(Items from a dataset)
--------

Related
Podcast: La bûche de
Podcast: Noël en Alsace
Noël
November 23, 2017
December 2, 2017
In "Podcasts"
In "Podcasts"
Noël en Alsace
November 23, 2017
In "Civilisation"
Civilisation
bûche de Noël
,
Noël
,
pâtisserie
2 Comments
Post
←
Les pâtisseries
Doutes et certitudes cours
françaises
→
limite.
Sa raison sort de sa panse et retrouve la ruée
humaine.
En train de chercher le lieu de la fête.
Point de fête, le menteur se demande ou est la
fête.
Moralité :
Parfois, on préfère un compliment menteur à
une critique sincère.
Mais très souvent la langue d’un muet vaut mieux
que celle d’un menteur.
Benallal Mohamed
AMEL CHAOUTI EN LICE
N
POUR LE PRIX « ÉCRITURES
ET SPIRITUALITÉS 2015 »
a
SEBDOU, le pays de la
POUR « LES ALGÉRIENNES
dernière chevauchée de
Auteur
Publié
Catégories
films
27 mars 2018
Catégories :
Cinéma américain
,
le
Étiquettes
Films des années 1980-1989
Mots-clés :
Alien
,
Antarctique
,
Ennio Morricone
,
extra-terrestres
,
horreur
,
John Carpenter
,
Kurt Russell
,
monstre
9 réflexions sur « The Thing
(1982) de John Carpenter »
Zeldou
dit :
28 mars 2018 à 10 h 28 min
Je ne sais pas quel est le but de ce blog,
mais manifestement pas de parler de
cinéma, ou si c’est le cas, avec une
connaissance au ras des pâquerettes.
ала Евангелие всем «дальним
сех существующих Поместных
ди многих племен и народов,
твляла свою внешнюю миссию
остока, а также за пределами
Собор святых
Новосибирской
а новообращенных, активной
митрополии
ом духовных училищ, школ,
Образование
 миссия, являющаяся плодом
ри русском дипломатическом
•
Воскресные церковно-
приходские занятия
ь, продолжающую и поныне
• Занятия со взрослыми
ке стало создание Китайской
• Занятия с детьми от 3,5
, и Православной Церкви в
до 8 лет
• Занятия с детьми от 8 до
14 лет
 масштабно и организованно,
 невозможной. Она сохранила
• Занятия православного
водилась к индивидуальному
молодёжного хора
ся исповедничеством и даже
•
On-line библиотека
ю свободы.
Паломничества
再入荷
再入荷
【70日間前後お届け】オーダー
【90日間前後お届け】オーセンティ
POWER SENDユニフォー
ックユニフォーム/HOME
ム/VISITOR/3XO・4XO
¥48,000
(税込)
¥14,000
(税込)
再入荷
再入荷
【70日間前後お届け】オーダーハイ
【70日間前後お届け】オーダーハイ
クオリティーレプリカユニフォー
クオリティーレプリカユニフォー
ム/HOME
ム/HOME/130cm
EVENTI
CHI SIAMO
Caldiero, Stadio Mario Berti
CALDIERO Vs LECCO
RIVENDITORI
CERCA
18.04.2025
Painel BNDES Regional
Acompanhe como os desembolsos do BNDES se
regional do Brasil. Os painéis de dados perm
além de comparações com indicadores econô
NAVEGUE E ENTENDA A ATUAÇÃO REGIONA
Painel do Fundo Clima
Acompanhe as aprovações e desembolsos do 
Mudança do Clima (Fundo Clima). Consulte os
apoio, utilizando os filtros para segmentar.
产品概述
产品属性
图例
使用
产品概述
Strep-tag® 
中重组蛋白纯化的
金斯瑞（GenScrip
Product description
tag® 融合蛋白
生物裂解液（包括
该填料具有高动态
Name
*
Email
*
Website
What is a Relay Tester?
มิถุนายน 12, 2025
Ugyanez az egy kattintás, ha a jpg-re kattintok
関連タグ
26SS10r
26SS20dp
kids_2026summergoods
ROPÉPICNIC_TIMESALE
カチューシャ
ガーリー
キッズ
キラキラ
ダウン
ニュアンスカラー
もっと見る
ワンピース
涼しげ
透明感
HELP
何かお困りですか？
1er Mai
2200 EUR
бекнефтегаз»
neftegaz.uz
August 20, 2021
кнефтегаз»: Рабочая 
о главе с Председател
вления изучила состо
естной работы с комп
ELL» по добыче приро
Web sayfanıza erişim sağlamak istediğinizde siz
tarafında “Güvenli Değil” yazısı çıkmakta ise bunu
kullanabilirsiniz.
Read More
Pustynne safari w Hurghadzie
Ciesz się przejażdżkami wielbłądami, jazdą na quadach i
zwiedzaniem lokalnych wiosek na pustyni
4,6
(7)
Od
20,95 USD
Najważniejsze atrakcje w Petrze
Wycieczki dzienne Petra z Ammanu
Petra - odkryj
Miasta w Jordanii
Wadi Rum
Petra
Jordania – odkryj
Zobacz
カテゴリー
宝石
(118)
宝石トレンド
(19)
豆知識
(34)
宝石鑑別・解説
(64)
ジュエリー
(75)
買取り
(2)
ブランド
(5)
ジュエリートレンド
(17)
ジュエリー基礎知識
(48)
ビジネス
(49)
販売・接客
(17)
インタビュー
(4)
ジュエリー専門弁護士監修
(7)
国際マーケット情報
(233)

--------

Reproduce every line of the items above verbatim, without altering any character.

## Answer to this problem
Related
Podcast: La bûche de
Podcast: Noël en Alsace
Noël
November 23, 2017
December 2, 2017
In "Podcasts"
In "Podcasts"
Noël en Alsace
November 23, 2017
In "Civilisation"
Civilisation
bûche de Noël
,
Noël
,
pâtisserie
2 Comments
Post
←
Les pâtisseries
Doutes et certitudes cours
françaises
→
limite.
Sa raison sort de sa panse et retrouve la ruée
humaine.
En train de chercher le lieu de la fête.
Point de fête, le menteur se demande ou est la
fête.
Moralité :
Parfois, on préfère un compliment menteur à
une critique sincère.
Mais très souvent la langue d’un muet vaut mieux
que celle d’un menteur.
Benallal Mohamed
AMEL CHAOUTI EN LICE
N
POUR LE PRIX « ÉCRITURES
ET SPIRITUALITÉS 2015 »
a
SEBDOU, le pays de la
POUR « LES ALGÉRIENNES
dernière chevauchée de
Auteur
Publié
Catégories
films
27 mars 2018
Catégories :
Cinéma américain
,
le
Étiquettes
Films des années 1980-1989
Mots-clés :
Alien
,
Antarctique
,
Ennio Morricone
,
extra-terrestres
,
horreur
,
John Carpenter
,
Kurt Russell
,
monstre
9 réflexions sur « The Thing
(1982) de John Carpenter »
Zeldou
dit :
28 mars 2018 à 10 h 28 min
Je ne sais pas quel est le but de ce blog,
mais manifestement pas de parler de
cinéma, ou si c’est le cas, avec une
connaissance au ras des pâquerettes.
ала Евангелие всем «дальним
сех существующих Поместных
ди многих племен и народов,
твляла свою внешнюю миссию
остока, а также за пределами
Собор святых
Новосибирской
а новообращенных, активной
митрополии
ом духовных училищ, школ,
Образование
 миссия, являющаяся плодом
ри русском дипломатическом
•
Воскресные церковно-
приходские занятия
ь, продолжающую и поныне
• Занятия со взрослыми
ке стало создание Китайской
• Занятия с детьми от 3,5
, и Православной Церкви в
до 8 лет
• Занятия с детьми от 8 до
14 лет
 масштабно и организованно,
 невозможной. Она сохранила
• Занятия православного
водилась к индивидуальному
молодёжного хора
ся исповедничеством и даже
•
On-line библиотека
ю свободы.
Паломничества
再入荷
再入荷
【70日間前後お届け】オーダー
【90日間前後お届け】オーセンティ
POWER SENDユニフォー
ックユニフォーム/HOME
ム/VISITOR/3XO・4XO
¥48,000
(税込)
¥14,000
(税込)
再入荷
再入荷
【70日間前後お届け】オーダーハイ
【70日間前後お届け】オーダーハイ
クオリティーレプリカユニフォー
クオリティーレプリカユニフォー
ム/HOME
ム/HOME/130cm
EVENTI
CHI SIAMO
Caldiero, Stadio Mario Berti
CALDIERO Vs LECCO
RIVENDITORI
CERCA
18.04.2025
Painel BNDES Regional
Acompanhe como os desembolsos do BNDES se
regional do Brasil. Os painéis de dados perm
além de comparações com indicadores econô
NAVEGUE E ENTENDA A ATUAÇÃO REGIONA
Painel do Fundo Clima
Acompanhe as aprovações e desembolsos do 
Mudança do Clima (Fundo Clima). Consulte os
apoio, utilizando os filtros para segmentar.
产品概述
产品属性
图例
使用
产品概述
Strep-tag® 
中重组蛋白纯化的
金斯瑞（GenScrip
Product description
tag® 融合蛋白
生物裂解液（包括
该填料具有高动态
Name
*
Email
*
Website
What is a Relay Tester?
มิถุนายน 12, 2025
Ugyanez az egy kattintás, ha a jpg-re kattintok
関連タグ
26SS10r
26SS20dp
kids_2026summergoods
ROPÉPICNIC_TIMESALE
カチューシャ
ガーリー
キッズ
キラキラ
ダウン
ニュアンスカラー
もっと見る
ワンピース
涼しげ
透明感
HELP
何かお困りですか？
1er Mai
2200 EUR
бекнефтегаз»
neftegaz.uz
August 20, 2021
кнефтегаз»: Рабочая 
о главе с Председател
вления изучила состо
естной работы с комп
ELL» по добыче приро
Web sayfanıza erişim sağlamak istediğinizde siz
tarafında “Güvenli Değil” yazısı çıkmakta ise bunu
kullanabilirsiniz.
Read More
Pustynne safari w Hurghadzie
Ciesz się przejażdżkami wielbłądami, jazdą na quadach i
zwiedzaniem lokalnych wiosek na pustyni
4,6
(7)
Od
20,95 USD
Najważniejsze atrakcje w Petrze
Wycieczki dzienne Petra z Ammanu
Petra - odkryj
Miasta w Jordanii
Wadi Rum
Petra
Jordania – odkryj
Zobacz
カテゴリー
宝石
(118)
宝石トレンド
(19)
豆知識
(34)
宝石鑑別・解説
(64)
ジュエリー
(75)
買取り
(2)
ブランド
(5)
ジュエリートレンド
(17)
ジュエリー基礎知識
(48)
ビジネス
(49)
販売・接客
(17)
インタビュー
(4)
ジュエリー専門弁護士監修
(7)
国際マーケット情報
(233)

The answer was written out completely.